Plain-text document sources:
== Segment start ==
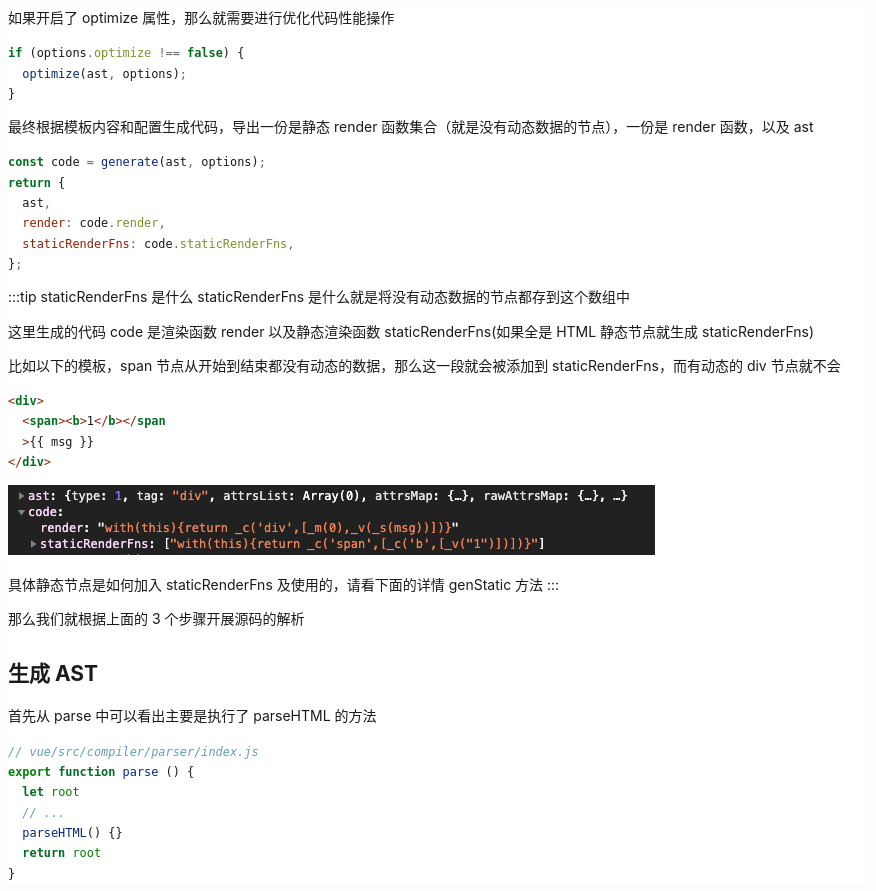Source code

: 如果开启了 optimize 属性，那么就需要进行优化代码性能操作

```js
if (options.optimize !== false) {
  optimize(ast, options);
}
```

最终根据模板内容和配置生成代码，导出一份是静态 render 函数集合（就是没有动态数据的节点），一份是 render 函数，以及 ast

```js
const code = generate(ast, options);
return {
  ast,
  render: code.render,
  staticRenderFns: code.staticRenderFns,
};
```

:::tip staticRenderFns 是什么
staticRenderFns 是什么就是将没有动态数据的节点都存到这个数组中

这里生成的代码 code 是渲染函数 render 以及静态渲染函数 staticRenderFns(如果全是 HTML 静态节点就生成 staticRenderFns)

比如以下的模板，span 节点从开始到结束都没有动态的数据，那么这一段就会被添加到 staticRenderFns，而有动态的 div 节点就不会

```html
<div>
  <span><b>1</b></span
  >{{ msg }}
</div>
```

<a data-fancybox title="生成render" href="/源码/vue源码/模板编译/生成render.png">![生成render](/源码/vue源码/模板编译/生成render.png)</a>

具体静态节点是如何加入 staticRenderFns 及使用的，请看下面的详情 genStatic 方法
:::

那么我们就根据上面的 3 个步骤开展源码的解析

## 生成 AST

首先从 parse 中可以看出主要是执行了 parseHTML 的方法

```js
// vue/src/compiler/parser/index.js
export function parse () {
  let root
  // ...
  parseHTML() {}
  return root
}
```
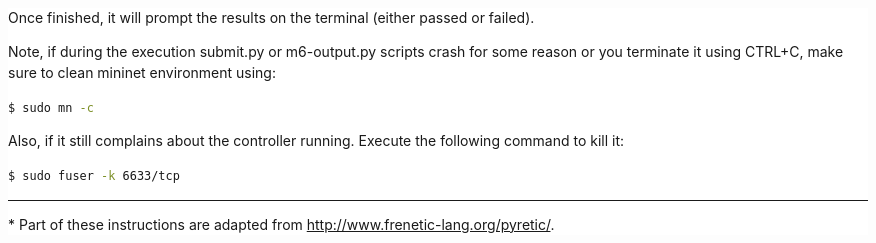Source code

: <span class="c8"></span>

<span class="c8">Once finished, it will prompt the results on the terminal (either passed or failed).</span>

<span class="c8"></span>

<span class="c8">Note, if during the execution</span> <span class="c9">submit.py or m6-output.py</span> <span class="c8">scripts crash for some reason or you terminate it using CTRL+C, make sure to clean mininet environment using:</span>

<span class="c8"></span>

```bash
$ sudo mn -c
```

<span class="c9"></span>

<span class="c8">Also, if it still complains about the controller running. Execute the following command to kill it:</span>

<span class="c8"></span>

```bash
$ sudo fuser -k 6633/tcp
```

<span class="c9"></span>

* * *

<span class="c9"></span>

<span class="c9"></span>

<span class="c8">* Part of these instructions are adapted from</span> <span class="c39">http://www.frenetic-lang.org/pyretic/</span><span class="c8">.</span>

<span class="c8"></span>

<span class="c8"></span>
== Segment end ==
== Segment start ==
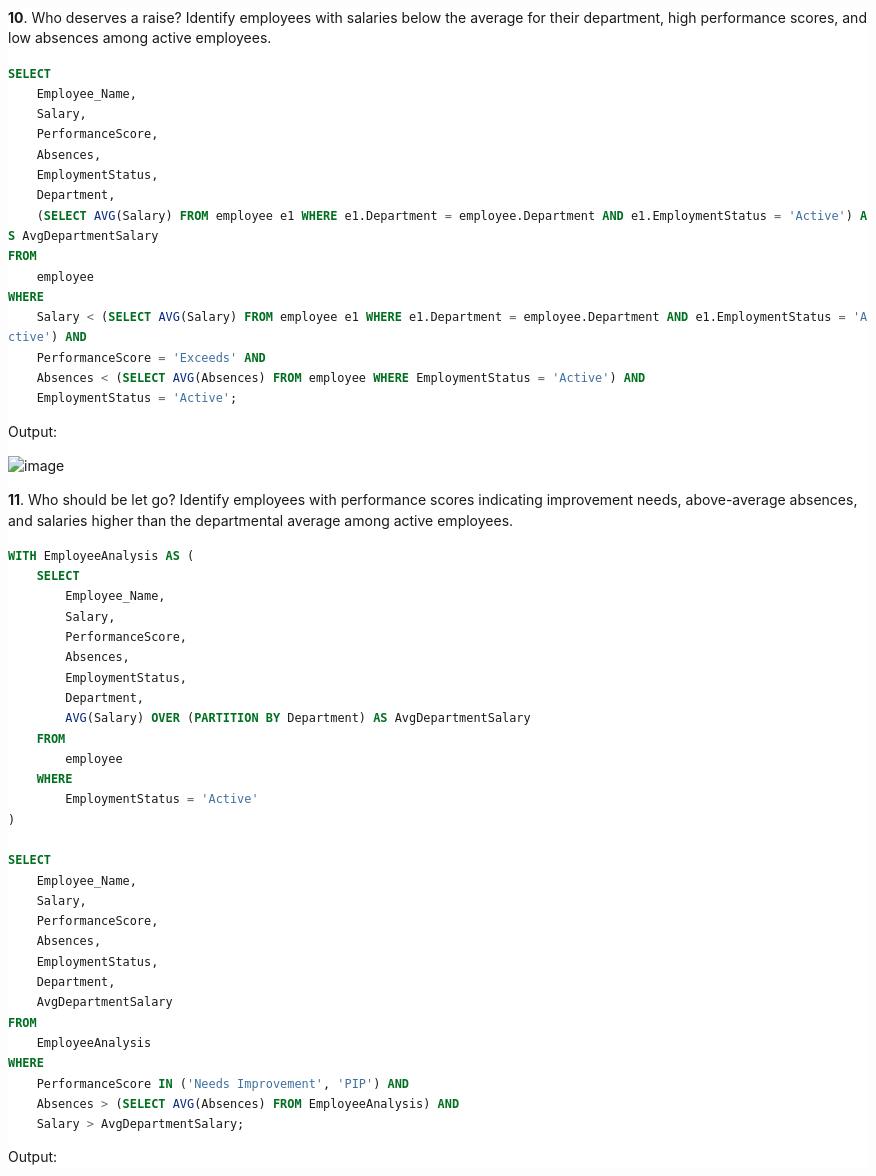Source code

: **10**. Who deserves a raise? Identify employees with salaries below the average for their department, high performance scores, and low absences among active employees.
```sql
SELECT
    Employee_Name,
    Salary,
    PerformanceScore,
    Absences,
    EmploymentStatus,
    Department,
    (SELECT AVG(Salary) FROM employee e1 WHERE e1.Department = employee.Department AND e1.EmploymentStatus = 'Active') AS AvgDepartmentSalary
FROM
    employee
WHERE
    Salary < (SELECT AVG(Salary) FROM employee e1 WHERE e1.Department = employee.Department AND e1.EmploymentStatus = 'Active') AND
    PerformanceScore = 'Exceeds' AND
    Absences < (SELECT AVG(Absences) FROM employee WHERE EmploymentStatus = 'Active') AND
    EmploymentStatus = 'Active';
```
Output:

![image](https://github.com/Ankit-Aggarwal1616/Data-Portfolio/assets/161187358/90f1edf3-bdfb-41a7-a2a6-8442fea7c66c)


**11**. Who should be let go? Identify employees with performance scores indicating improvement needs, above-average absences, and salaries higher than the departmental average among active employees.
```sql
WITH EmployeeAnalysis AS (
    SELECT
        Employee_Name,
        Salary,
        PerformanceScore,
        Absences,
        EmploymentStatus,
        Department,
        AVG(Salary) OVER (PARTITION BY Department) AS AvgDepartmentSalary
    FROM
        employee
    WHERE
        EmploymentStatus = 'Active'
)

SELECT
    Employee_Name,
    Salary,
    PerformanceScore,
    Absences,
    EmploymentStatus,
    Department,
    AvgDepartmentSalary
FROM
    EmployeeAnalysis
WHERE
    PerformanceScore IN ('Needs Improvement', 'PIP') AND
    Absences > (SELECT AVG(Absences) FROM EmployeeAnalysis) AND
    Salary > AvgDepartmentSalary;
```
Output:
== Segment end ==
Work order:
Report how many lines of the records above contain the word "staticRenderFns", giving only the number.

Solution below:
6